═════ Provided material ═════

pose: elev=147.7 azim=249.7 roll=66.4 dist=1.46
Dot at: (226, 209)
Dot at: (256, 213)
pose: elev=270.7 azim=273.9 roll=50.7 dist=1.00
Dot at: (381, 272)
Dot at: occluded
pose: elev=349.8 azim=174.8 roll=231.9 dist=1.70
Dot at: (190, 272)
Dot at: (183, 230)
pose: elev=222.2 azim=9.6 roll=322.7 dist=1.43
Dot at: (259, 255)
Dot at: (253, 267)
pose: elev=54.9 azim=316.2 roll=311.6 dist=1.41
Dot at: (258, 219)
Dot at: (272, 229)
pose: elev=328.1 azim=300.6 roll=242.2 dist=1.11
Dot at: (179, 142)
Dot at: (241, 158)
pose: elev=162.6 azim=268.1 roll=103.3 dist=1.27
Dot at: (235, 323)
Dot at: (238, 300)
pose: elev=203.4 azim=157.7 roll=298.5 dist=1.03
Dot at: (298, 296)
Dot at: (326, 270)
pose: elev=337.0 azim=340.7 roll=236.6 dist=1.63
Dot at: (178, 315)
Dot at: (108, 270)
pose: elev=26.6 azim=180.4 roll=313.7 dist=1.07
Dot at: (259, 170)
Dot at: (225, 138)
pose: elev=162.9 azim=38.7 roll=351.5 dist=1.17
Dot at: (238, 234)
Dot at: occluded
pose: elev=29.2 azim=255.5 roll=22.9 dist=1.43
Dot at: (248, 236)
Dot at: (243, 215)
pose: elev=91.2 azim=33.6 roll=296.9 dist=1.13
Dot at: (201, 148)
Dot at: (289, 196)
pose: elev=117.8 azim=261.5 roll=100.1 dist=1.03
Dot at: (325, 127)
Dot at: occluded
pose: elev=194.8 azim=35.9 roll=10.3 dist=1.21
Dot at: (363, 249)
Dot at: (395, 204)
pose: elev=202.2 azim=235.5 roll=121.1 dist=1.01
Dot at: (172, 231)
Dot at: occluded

═════

Exercise goal:
Copy out the stretch of the material from the line containing "pose: elev=54.9 azim=316.2" through the line containing "Dot at: (243, 215)", keeping every line unchanged.

Exercise result:
pose: elev=54.9 azim=316.2 roll=311.6 dist=1.41
Dot at: (258, 219)
Dot at: (272, 229)
pose: elev=328.1 azim=300.6 roll=242.2 dist=1.11
Dot at: (179, 142)
Dot at: (241, 158)
pose: elev=162.6 azim=268.1 roll=103.3 dist=1.27
Dot at: (235, 323)
Dot at: (238, 300)
pose: elev=203.4 azim=157.7 roll=298.5 dist=1.03
Dot at: (298, 296)
Dot at: (326, 270)
pose: elev=337.0 azim=340.7 roll=236.6 dist=1.63
Dot at: (178, 315)
Dot at: (108, 270)
pose: elev=26.6 azim=180.4 roll=313.7 dist=1.07
Dot at: (259, 170)
Dot at: (225, 138)
pose: elev=162.9 azim=38.7 roll=351.5 dist=1.17
Dot at: (238, 234)
Dot at: occluded
pose: elev=29.2 azim=255.5 roll=22.9 dist=1.43
Dot at: (248, 236)
Dot at: (243, 215)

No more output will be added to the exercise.